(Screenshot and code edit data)

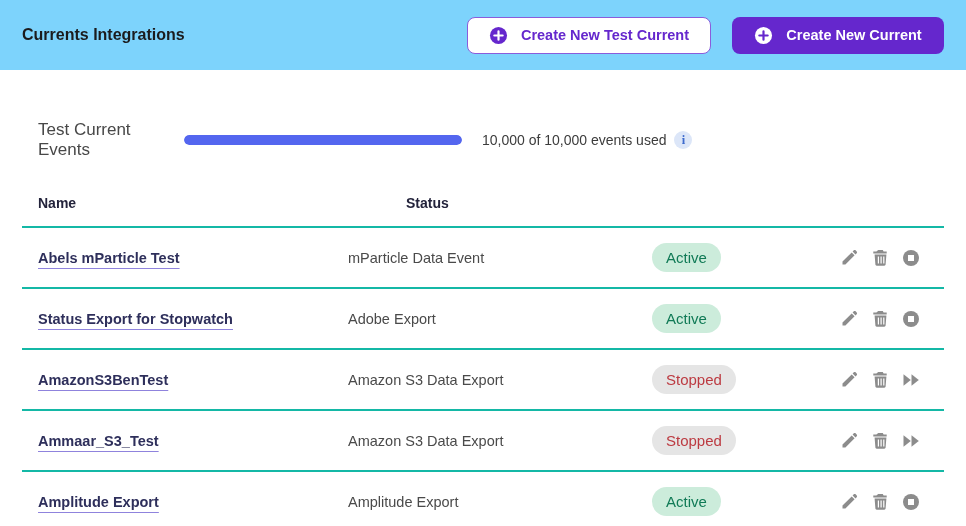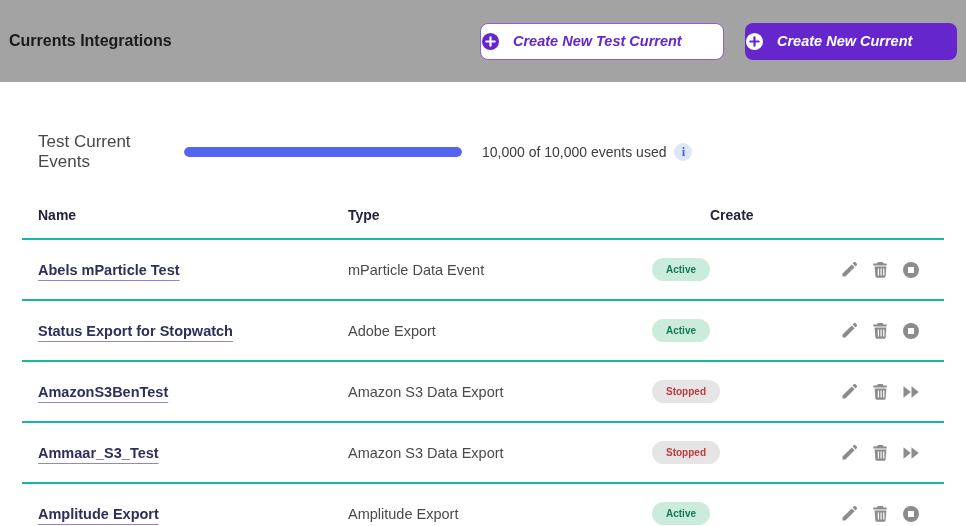--- a/index.html
+++ b/index.html
@@ -1,26 +1,26 @@
 <!DOCTYPE html>
 <html><head>
 <meta charset="utf-8">
 <style>
   * { margin:0; padding:0; box-sizing:border-box; }
   html,body { width:966px; height:526px; background:#fff; overflow:hidden;
     font-family:"Liberation Sans", sans-serif; }
 
   
-  .topbar { height:82px; background:#a3a3a3; display:flex; align-items:center;
-    padding:0 9px; }
+  .topbar { height:70px; background:#7dd3fc; display:flex; align-items:center;
+    padding:0 22px; }
   .page-title { font-size:16px; font-weight:bold; color:#1b1b1d; }
   .topbar-actions { margin-left:auto; display:flex; gap:21px; align-items:center; }
   .btn { height:37px; border-radius:8px; display:inline-flex; align-items:center;
-    justify-content:flex-start; gap:13px; font-weight:bold; font-size:14.5px;
-    cursor:pointer; font-family:inherit;font-style:italic; }
+    justify-content:center; gap:13px; font-weight:bold; font-size:14.5px;
+    cursor:pointer; font-family:inherit; }
   .btn-outline { width:244px; background:#ffffff; border:1px solid #8a5cdb; color:#6527cd; }
   .btn-primary { width:212px; background:#6527cd; border:none; color:#ffffff; }
   .btn svg { flex:0 0 auto; }
 
   
   .main { padding:27px 22px 0; }
   .summary { font-size:14px; color:#3c3c3c; padding-left:16px; }
 
   .events-row { display:flex; align-items:center; margin-top:23px; padding-left:16px; }
   .events-label { font-size:17px; color:#484848; width:146px; }
@@ -40,21 +40,21 @@
     padding-left:16px; }
   .thead { padding-bottom:15px; }
   .th { font-size:14px; font-weight:bold; color:#23233b; }
   .th-status { padding-left:58px; }
   .trow { height:61px; border-top:2px solid #14b8a6; }
   .name-link { font-size:14.5px; font-weight:bold; color:#2e2f5b;
     text-decoration:underline; text-decoration-color:#8f83dd;
     text-underline-offset:5px; cursor:pointer; }
   .type-cell { font-size:14.5px; color:#4a4a4a; }
   .badge { display:inline-block; padding:6px 14px; border-radius:20px;
-    font-size:10px; font-weight:bold; }
+    font-size:15px; font-weight:normal; }
   .badge-active { background:#ccecdb; color:#107a56; }
   .badge-stopped { background:#e5e5e5; color:#bc3a41; }
   .actions-cell { display:flex; gap:13px; justify-content:flex-end;
     padding-right:34px; }
   .action-btn { width:18px; height:18px; display:inline-flex; align-items:center;
     justify-content:center; cursor:pointer; background:none; border:none; padding:0; }
 </style>
 </head>
 <body>
 
@@ -90,22 +90,21 @@
     <div class="progress-track">
       <div class="progress-fill" id="progress-fill" style="width: 100%;"></div>
     </div>
     <div class="events-usage">10,000 of 10,000 events used</div>
     <div class="info-icon">i</div>
   </div>
 
   <div class="table">
     <div class="thead">
       <div class="th">Name</div>
-      <div class="th">Type</div>
-      <div class="th th-status">Create</div>
+      <div class="th th-status">Status</div>
       <div class="th"></div>
     </div>
     <div id="table-body">
         <div class="trow">
           <div><a class="name-link">Abels mParticle Test</a></div>
           <div class="type-cell">mParticle Data Event</div>
           <div><span class="badge badge-active">Active</span></div>
           <div class="actions-cell">
             <button class="action-btn">
               <svg width="17" height="17" viewBox="0 0 17 17">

▶ **ACTIVITY**
Filter the entries down to the lines with the word "content" in them, and copy those lines.

▶ **SOLUTION**
-    justify-content:flex-start; gap:13px; font-weight:bold; font-size:14.5px;
+    justify-content:center; gap:13px; font-weight:bold; font-size:14.5px;
   .actions-cell { display:flex; gap:13px; justify-content:flex-end;
     justify-content:center; cursor:pointer; background:none; border:none; padding:0; }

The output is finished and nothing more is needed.